Task details:
From the line containing "Page size: 1500x844." to the final line of the entries, every line is to be reproduced exactly; no other line belongs in the output.

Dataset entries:
※ ※ ※

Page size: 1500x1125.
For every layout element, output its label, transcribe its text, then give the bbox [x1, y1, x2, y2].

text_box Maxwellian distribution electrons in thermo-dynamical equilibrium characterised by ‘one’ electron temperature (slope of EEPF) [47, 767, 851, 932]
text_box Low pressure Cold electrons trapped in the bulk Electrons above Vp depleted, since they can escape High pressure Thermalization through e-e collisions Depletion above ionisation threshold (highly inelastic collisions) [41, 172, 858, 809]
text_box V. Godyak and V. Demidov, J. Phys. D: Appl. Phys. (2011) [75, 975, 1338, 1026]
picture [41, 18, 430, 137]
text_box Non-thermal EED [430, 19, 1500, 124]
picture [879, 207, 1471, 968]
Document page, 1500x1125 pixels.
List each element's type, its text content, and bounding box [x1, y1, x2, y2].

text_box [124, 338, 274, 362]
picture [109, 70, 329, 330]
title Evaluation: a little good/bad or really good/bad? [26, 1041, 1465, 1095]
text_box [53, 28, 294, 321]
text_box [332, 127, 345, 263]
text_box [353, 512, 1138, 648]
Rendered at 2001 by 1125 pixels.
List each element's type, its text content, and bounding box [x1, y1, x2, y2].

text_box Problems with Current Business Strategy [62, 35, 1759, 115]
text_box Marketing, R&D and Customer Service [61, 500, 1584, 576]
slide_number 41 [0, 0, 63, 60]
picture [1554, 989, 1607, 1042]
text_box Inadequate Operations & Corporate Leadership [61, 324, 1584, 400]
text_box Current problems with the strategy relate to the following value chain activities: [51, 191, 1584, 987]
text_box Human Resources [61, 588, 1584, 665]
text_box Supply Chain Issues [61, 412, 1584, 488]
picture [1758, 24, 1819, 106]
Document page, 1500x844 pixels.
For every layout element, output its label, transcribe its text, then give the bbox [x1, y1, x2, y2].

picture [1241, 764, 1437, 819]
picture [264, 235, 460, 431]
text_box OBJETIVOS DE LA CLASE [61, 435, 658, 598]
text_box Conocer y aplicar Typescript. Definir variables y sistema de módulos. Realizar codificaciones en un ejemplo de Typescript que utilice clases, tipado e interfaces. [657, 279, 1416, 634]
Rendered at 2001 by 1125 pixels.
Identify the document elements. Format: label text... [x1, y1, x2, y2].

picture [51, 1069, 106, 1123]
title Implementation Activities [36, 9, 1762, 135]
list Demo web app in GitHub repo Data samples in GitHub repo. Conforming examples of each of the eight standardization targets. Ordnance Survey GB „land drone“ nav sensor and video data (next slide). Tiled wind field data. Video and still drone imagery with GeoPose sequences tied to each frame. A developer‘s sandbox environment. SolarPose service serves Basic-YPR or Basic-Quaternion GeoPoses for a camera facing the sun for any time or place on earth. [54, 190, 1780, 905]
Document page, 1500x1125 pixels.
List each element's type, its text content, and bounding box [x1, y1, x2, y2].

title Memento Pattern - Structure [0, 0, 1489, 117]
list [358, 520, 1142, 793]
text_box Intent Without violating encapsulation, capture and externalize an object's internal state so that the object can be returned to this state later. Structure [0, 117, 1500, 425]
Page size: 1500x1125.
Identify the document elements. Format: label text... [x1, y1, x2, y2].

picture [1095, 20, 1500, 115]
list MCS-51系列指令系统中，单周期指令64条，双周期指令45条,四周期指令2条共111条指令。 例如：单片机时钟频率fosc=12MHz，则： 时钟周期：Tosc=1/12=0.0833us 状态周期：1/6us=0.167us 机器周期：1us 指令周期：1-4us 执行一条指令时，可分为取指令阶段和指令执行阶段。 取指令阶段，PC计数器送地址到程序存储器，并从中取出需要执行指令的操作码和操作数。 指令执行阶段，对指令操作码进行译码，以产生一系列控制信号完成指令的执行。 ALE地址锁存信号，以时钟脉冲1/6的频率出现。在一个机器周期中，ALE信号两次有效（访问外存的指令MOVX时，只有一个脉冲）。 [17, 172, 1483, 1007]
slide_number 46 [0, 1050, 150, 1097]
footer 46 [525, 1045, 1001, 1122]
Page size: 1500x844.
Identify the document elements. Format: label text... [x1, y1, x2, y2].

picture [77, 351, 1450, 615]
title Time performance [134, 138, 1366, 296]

※ ※ ※

Answer space:
Page size: 1500x844.
Identify the document elements. Format: label text... [x1, y1, x2, y2].

picture [77, 351, 1450, 615]
title Time performance [134, 138, 1366, 296]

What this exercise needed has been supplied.